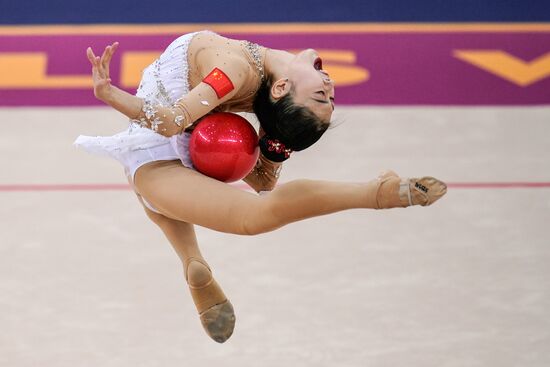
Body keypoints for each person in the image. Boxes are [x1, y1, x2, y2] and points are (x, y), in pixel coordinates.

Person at [75, 30, 447, 343]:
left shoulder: (239, 72)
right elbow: (183, 127)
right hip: (181, 142)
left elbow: (178, 126)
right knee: (230, 213)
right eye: (328, 97)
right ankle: (192, 260)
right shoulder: (248, 76)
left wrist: (110, 95)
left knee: (225, 209)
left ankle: (375, 194)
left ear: (282, 87)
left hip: (159, 154)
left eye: (323, 96)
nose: (331, 86)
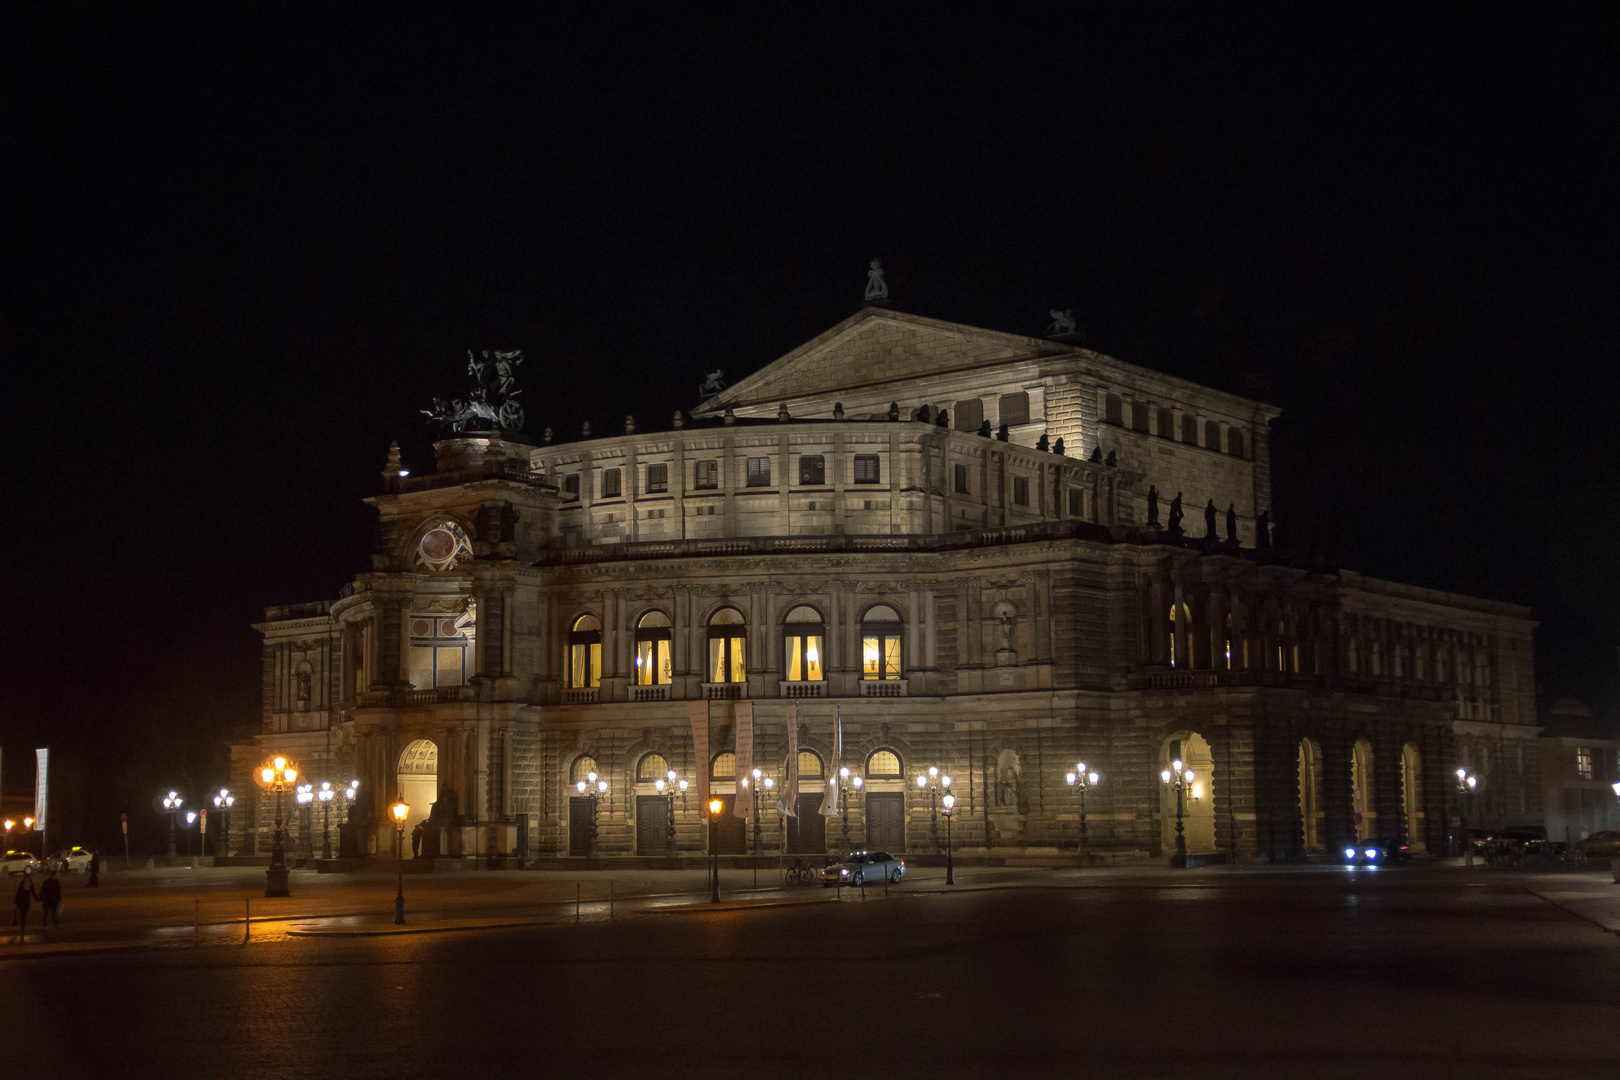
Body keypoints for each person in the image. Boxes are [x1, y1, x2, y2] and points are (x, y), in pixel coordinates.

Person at [12, 872, 38, 939]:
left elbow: (33, 893)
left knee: (23, 916)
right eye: (26, 879)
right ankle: (21, 927)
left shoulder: (30, 885)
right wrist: (15, 901)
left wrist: (38, 899)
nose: (27, 880)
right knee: (21, 915)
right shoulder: (21, 885)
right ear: (24, 879)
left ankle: (22, 928)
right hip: (20, 902)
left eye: (28, 879)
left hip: (26, 902)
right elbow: (18, 894)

### [How to complete this task]
Return all lines of the material above in which the word "shoulder" occurs.

### [Reply to the task]
left shoulder: (239, 72)
right shoulder: (248, 76)
left shoulder: (30, 885)
right shoulder: (21, 885)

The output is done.